Since my last update, the whirlwind has continued:
I got to spend an amazing eight days in beautiful Vancouver, British Columbia, two of them with my sister and four of them at a work conference (one of the doctors I admin assist was President of the national organization holding the conference – nothing at all to do with writing but a fabulous experience nonetheless).
At the Southern Festival of Books this year, I got to see Monica Drake, Chelsea Cain, and (most excitingly for me) Chuck Palahniuk. They gave us beach balls to blow up and glowsticks to insert into them, and then they turned the lights off and played the Bossanova and we all threw balls at each other. Totally what every literary reading needs.

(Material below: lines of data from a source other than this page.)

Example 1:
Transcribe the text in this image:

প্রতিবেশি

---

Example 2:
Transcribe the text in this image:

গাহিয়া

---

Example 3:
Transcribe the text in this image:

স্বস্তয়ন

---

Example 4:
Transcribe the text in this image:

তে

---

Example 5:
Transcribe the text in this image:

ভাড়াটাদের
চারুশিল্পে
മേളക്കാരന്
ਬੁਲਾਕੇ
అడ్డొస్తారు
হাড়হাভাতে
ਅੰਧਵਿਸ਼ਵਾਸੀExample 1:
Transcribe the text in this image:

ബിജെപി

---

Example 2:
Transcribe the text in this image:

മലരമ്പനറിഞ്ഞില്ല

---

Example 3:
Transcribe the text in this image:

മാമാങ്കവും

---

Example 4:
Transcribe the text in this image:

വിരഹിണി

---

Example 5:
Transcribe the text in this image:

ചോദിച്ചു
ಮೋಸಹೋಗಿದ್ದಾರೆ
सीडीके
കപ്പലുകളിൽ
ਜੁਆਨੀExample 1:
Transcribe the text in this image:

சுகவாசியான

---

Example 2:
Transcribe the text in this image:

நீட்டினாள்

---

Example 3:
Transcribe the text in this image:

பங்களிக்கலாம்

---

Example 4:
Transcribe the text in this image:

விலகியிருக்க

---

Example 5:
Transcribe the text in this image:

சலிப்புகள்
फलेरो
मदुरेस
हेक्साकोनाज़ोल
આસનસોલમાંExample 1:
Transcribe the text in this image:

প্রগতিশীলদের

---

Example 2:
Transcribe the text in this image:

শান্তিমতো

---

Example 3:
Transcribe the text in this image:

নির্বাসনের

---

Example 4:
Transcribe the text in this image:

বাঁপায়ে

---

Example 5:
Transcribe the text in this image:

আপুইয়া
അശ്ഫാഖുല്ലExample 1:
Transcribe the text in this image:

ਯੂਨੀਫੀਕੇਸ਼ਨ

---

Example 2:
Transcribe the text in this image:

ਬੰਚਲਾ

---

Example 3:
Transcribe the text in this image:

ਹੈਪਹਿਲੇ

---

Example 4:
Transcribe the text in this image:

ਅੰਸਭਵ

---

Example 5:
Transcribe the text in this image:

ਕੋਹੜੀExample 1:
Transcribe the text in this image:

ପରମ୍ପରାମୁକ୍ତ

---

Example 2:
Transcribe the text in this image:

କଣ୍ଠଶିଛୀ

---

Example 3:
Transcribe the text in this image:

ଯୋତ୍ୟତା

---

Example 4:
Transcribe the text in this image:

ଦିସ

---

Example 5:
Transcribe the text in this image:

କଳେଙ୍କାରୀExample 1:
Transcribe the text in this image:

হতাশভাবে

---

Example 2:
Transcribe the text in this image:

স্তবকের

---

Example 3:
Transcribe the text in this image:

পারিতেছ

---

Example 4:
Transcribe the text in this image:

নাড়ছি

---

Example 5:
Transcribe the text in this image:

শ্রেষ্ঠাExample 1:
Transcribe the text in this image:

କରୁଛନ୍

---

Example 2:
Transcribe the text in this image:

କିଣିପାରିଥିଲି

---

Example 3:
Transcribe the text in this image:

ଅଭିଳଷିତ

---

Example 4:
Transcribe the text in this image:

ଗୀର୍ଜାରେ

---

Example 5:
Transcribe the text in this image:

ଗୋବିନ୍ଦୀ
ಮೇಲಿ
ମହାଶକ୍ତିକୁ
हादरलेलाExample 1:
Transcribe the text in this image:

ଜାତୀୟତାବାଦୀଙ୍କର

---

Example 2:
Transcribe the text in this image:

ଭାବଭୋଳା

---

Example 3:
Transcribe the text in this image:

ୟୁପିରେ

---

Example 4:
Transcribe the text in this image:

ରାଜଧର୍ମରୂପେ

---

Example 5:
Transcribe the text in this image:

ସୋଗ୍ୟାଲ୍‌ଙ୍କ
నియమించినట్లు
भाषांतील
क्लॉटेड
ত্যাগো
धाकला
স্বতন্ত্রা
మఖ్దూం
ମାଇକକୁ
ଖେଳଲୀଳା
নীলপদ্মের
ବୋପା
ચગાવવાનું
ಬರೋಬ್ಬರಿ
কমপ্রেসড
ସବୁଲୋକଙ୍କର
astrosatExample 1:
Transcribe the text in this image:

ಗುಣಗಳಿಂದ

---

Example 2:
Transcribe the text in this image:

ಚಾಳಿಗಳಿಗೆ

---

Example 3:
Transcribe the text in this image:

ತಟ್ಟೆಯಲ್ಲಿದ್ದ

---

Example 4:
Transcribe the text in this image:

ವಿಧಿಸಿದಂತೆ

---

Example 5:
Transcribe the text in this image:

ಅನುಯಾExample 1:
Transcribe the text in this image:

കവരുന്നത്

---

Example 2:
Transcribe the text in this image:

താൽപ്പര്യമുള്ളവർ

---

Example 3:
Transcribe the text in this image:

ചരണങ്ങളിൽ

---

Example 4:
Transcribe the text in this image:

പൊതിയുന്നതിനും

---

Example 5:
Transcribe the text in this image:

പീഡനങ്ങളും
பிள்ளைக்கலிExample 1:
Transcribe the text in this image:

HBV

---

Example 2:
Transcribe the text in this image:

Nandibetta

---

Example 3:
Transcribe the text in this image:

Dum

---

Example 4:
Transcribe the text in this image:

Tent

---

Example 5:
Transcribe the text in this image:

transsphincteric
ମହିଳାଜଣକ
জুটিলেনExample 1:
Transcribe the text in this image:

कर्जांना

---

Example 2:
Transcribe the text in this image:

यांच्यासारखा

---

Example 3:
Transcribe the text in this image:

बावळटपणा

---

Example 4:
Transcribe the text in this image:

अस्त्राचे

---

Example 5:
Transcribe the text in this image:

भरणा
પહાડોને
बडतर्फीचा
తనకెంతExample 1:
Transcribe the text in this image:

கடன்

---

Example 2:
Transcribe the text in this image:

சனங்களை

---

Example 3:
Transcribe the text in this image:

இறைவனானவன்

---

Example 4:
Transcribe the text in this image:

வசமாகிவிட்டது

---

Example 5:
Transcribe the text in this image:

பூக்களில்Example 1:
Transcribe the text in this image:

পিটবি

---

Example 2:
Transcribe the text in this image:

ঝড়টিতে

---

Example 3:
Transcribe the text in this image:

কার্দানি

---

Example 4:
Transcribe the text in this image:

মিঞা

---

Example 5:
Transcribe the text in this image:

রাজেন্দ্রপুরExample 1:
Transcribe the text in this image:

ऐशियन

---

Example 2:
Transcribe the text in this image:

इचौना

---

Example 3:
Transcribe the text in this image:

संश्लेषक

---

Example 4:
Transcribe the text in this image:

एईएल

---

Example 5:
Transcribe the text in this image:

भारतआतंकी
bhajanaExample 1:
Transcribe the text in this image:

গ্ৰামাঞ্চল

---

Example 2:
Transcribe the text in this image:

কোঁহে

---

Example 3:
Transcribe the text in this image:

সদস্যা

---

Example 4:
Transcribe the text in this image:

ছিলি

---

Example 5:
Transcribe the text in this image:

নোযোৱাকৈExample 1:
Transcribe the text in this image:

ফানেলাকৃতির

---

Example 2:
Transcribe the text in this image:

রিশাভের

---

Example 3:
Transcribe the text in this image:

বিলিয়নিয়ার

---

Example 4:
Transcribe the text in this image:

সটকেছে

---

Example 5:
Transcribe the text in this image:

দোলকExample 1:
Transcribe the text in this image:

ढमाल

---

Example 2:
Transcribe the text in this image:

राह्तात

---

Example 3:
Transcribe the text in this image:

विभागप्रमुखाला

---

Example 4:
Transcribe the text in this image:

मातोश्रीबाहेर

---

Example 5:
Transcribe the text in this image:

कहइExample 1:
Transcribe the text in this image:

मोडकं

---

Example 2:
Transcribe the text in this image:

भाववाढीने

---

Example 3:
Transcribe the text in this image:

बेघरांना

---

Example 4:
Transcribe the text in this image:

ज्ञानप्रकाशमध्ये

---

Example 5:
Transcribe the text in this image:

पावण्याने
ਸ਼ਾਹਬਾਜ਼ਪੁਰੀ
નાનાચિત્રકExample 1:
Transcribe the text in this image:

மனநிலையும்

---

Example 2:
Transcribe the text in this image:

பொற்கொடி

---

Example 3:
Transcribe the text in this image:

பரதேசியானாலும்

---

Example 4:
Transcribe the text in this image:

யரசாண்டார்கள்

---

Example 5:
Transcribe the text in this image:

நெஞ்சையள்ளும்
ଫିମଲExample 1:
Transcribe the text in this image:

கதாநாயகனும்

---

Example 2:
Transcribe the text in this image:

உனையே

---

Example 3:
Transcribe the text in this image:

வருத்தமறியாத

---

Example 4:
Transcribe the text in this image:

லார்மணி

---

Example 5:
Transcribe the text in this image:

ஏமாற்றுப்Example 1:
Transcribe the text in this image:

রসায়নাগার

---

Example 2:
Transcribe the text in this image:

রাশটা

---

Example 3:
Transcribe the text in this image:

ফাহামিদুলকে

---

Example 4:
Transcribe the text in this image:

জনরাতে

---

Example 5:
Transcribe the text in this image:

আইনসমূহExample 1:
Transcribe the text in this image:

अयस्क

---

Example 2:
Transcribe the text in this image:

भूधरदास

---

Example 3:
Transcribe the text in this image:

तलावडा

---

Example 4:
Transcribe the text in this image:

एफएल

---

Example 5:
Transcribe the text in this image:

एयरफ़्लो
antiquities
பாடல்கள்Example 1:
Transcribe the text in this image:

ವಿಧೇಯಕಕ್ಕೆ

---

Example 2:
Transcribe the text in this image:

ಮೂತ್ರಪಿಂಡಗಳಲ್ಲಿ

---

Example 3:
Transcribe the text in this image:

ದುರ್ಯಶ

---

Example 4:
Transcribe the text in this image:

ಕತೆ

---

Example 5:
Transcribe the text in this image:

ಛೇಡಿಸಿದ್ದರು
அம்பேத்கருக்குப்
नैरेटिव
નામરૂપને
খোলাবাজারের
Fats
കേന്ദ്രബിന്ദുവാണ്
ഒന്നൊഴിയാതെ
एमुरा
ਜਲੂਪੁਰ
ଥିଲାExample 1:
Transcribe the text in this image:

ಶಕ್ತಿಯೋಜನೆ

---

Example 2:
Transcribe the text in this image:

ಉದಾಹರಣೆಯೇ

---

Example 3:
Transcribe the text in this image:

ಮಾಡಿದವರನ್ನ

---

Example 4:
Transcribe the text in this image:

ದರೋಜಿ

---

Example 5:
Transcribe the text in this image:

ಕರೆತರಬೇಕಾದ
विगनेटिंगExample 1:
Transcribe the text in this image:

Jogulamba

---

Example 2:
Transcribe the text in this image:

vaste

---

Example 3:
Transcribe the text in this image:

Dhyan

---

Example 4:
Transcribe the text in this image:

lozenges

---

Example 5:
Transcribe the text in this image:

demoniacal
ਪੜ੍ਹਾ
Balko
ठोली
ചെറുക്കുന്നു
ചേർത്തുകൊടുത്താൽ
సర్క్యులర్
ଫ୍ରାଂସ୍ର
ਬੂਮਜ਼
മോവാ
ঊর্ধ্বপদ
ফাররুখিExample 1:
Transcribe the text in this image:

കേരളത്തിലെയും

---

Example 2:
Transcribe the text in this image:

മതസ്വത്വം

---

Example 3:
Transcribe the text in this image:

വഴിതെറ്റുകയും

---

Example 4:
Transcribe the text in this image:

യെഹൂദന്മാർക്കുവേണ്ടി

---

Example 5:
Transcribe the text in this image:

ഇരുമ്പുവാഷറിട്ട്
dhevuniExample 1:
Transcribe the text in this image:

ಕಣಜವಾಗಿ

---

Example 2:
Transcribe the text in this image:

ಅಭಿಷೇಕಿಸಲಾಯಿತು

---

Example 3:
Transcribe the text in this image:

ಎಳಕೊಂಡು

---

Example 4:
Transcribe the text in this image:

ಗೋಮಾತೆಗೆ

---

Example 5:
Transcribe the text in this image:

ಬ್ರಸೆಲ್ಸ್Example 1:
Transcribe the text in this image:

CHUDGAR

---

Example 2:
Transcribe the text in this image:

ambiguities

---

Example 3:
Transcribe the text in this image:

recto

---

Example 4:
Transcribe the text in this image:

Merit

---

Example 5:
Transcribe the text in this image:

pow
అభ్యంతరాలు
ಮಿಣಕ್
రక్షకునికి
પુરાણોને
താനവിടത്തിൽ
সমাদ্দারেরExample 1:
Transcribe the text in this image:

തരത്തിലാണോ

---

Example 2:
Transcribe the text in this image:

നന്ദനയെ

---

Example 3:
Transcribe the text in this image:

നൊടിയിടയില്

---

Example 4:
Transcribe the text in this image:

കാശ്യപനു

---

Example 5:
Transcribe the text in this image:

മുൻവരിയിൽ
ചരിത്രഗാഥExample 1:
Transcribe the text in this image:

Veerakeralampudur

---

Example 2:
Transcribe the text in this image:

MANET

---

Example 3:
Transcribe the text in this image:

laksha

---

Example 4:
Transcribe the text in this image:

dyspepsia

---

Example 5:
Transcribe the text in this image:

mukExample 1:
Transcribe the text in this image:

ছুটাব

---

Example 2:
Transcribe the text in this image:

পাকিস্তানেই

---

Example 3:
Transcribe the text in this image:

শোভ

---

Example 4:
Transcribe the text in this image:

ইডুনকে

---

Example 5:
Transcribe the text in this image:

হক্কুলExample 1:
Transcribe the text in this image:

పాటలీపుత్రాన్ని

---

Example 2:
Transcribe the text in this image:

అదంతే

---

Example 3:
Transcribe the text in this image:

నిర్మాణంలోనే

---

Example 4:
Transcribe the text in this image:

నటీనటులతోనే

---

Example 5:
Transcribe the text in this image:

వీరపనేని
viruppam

I’m in this! The website hasn’t been updated but the Tennessee volume is out now and contains work by me, Corey Mesler, Jeff Hardin and many others.
Also, I am editing an anthology, How to Live on Other Planets: A Handbook for Aspiring Aliens; go here for the open call for reprint submissions.
The Southern Festival of Books is this weekend, and I went today to see Paolo Bacigalupi, Brian Yansky, Sara Lewis Holmes, Dana Reinhardt and a bunch of people from the writing group, the Nashville Writers’ Alliance. I really enjoyed it–made me a bit homesick for The Word on the Street though, not that I’m not already thinking about home what with seeing Molly Peacock night before last and Thanksgiving being on Monday.
In the Sci-Fi Guys panel with Bacigalupi and Yansky, a conversation broke out about genre and what it all means when a book is labelled science fiction or fantasy or literary or whathaveyou, and Margaret Atwood’s name was floated as somebody who can write science fiction without being put in the science fiction writer box, and I suggested that, being Canadian, and with the market in Canada being so much smaller, writers aren’t expected to stick to one genre in quite the same way they are here. (Peacock had mentioned this cross-genre pollination–though not in relation to Atwood or to science fiction–on Thursday, and when she mentioned it, I was struck by how much more pressure I feel in the US to declare my allegiances. I hadn’t ever put that feeling into words and it was a bit of a revelation for me.)
In other news entirely, I came home to find my poem “Hamiltons” has won the 10-10-10 Poetry Contest, which was a sort of readers’ choice thing. Thanks so much to everybody who took the trouble to comment so thoughtfully on my work.
The 2009 Southern Festival of Books runs October 9-11 in Nashville, Tennessee.
A few wee bits of writing news: I’m the editor, so this doesn’t really count as a publication credit, but I reprinted a scifaiku over at 7×20 (and am taking submissions). Also, Read Write Poem’s abecedarian prompt has inspired me to work on a poem featuring words between lane and suicide, which I hope to finish this weekend. Also also, I just found out about the existence of, and am chuffed about, the Southern Festival of Books.